Washing Your Nose – an Introduction to Jala Neti

I just poured water up my nose. Honest. Warm, slightly salted water, mind you, but water none the less. My best friend has finally stopped laughing at me. I can breathe now, and like a well feed 6 month old I will finally sleep through the night.

Jala Neti, more commonly called simply “Neti”, is a yogic cleansing ritual often practiced in India, but thankfully practiced more and more here in the west. Thankfully, because it allows me and others to breath, and breathe well. It’s a simple ritual and can take under three minutes, once you have practice. Salt is added to slightly warmer than body temperature water and poured up one nostril, head tilted it comes out the other. Simple, and apparently funny looking if my best friends reactions is any indication.

Why would someone pour water up their nose?

The luke-warm salted water washes the nostrils and clears out the mucus. It’s that simple. Neti can be used to clear your sinuses when you have an allergy, get rid of sinus headaches ( It’s quicker acting then most pain relievers and cheaper! ), clear up post-nasal drip, and allow those with certain types of Obstructive Sleep Apnea to sleep through the night. It’s amazing what a little water can do, isn’t it ?

How to do it.

First off, you want to get a Neti pot. Trust me on this. Neti pots are relatively cheap, usually ranging from about 10-20 USD and quick to find on the internet, and there is a style for everyone. I personally like the Aladin’s lamp style best. Fill the Neti pot with slighter warmed water, and add salt, about 1/2 teaspoon of non-iodized salt can do it. Morton’s salt, may pour when it rains, but it can also give you a nose bleed. Been there, done that, big no fun ! Don’t bother doing it yourself, learn from my mistakes.

Once you’ve go the water in the pot, stand in the tub, or in front of the sink if you’ve got a medicine cabinet there. Take off your shirt. The first time you do this, you will likely end up with the water running down your face and onto your chest. I’ve been doing for ages and that still happens to me sometimes.

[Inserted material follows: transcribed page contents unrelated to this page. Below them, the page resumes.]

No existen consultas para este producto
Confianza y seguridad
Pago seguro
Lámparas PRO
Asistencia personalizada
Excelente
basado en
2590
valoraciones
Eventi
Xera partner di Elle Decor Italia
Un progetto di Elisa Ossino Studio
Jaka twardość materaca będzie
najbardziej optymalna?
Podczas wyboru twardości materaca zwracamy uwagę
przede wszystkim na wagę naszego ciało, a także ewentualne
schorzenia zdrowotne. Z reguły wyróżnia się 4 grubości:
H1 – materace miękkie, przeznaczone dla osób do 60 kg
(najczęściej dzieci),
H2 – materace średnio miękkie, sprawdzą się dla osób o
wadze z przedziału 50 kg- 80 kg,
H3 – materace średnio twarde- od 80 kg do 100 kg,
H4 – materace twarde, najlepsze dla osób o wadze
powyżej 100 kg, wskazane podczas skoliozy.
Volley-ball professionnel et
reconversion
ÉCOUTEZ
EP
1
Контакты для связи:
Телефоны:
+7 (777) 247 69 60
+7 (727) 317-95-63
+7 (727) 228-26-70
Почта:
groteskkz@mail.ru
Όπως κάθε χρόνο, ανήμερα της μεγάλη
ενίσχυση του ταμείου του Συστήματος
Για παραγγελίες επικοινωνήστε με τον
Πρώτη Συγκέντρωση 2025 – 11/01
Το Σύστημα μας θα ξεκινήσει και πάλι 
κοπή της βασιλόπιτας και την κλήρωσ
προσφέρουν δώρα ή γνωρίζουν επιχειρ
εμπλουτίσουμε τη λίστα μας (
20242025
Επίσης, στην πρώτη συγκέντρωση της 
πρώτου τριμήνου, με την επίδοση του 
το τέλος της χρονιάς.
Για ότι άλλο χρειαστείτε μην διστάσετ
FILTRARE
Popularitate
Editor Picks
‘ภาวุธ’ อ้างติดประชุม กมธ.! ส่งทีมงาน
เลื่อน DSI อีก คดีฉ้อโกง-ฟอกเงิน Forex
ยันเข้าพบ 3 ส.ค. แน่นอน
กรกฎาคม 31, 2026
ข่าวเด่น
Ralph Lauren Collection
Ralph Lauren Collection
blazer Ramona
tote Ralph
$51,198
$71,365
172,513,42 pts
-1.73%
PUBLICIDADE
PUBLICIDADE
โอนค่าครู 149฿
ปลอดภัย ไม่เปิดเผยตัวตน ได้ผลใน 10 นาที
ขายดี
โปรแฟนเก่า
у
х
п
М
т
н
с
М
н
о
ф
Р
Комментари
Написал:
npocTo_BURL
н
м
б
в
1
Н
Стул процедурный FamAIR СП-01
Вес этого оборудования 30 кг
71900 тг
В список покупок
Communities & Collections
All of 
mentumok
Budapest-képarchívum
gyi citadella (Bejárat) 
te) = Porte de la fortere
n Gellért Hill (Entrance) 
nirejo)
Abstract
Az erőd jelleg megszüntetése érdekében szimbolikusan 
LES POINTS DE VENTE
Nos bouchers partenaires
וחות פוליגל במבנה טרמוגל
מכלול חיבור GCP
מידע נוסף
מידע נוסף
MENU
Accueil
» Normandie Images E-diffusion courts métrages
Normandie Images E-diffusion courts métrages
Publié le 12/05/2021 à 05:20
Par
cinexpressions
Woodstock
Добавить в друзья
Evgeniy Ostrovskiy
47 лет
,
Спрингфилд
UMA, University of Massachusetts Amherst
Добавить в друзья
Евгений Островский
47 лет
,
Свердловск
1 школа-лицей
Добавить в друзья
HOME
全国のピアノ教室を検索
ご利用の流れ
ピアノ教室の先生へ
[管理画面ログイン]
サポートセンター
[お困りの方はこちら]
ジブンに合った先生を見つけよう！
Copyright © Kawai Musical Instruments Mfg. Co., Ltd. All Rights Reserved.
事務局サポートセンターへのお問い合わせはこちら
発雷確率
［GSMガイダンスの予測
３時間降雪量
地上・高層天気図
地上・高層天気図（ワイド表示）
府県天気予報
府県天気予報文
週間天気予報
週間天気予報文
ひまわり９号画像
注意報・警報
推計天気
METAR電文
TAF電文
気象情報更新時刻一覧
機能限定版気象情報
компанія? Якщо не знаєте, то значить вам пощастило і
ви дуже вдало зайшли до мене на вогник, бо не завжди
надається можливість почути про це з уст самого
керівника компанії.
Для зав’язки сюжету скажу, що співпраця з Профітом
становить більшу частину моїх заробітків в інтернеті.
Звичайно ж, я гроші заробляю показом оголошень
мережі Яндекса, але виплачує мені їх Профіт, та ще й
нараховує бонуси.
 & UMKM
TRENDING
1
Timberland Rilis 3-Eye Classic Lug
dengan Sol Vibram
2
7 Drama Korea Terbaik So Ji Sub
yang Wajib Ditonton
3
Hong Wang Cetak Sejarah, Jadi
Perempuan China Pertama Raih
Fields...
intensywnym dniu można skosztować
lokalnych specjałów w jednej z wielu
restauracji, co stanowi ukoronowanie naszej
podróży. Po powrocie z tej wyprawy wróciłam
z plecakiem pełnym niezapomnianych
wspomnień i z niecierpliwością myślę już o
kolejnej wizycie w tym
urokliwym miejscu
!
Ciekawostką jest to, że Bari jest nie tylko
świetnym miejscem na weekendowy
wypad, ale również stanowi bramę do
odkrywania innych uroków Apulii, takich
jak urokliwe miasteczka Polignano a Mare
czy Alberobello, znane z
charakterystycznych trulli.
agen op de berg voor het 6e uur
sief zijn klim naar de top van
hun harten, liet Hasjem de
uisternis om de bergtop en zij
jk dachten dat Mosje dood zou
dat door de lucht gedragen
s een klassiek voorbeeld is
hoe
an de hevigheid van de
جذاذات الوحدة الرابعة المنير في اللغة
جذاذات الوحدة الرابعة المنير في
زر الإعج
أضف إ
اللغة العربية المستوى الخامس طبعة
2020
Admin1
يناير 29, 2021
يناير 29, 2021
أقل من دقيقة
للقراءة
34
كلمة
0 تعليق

Have a box of Kleenex or a twel within easy reach.

Bend over slightly, tilt your head to the left, open your mouth to breathe, and stick the spout about 1/2 inch up your nose and lift the pot to pour. Pour slowly and try not to laugh. Sometimes that’s difficult. Breathe through your MOUTH ! Eventually, the water should start to drip, then run through and out your other nostril. If it doesn’t go through at first, don’t worry, tilt your head up and let the water run out and wipe your nose. Then repeat on the other side. Sometimes if your nose is really stuffed it takes a few tries. Try not to laugh, laughing will mean you have to clean the medicine cabinet mirror.

Wipe your nose, that’s much better isn’t it ?

Side effects.

Although Neti tends to have instant effects, it does have side effects that develop over time. You will begin to notice when your nose gets clogged at a very early stage. Many people find this very useful in taking care of sinus infections before they start. You may also notice a “Clear” feeling that extends past your nose, into your forehead. You may have more energy and even become lightheaded. T his often happens about a week after you start to practice Neti daily, because you are actually getting more oxygen than you are used to. S ome people find it addicting. Your sense of smell and your sense of taste may also become more sensitive

Things that can go wrong.

The water is coming out my throat. – Tilt your head more forward. Some people like this effect. and gargle with the last bit of salt water to clear their throats and “even out”

The water burns – Too much or too little salt, can cause an unpleasant burning sensation. Change the amount of salt until the water feels “smooth”

Nose bleeds – This is usually a cumulative effect from either iodized salt or the wrong amount of salt. You can buy pre-made, “Neti wash”, if this happens to you , or you don’t trust yourself to measure it.

About using things other then a Neti pot.

As a poor college student, I tried an amazing amount of household objects, when Neti pots broke or got lost in a move. Plastic straws tend to have rough edges and can damage sensitive tissue. Been there, done that. The little plastic bulbs that are used to wash the ears of small children.. .been there and done that too. Too strong a squirt can have you coughing and uncomfortable for several hours, also a pain in the bum to refill repeatedly as so little water fits in. Trust me on this, get a Neti pot. It’s cheaper than another doctor bill.

Author’s Note : This article is meant as an over-view only. Before practicing Jala Neti or any other yoga technique, You should consult your doctor and a trained yoga instructor.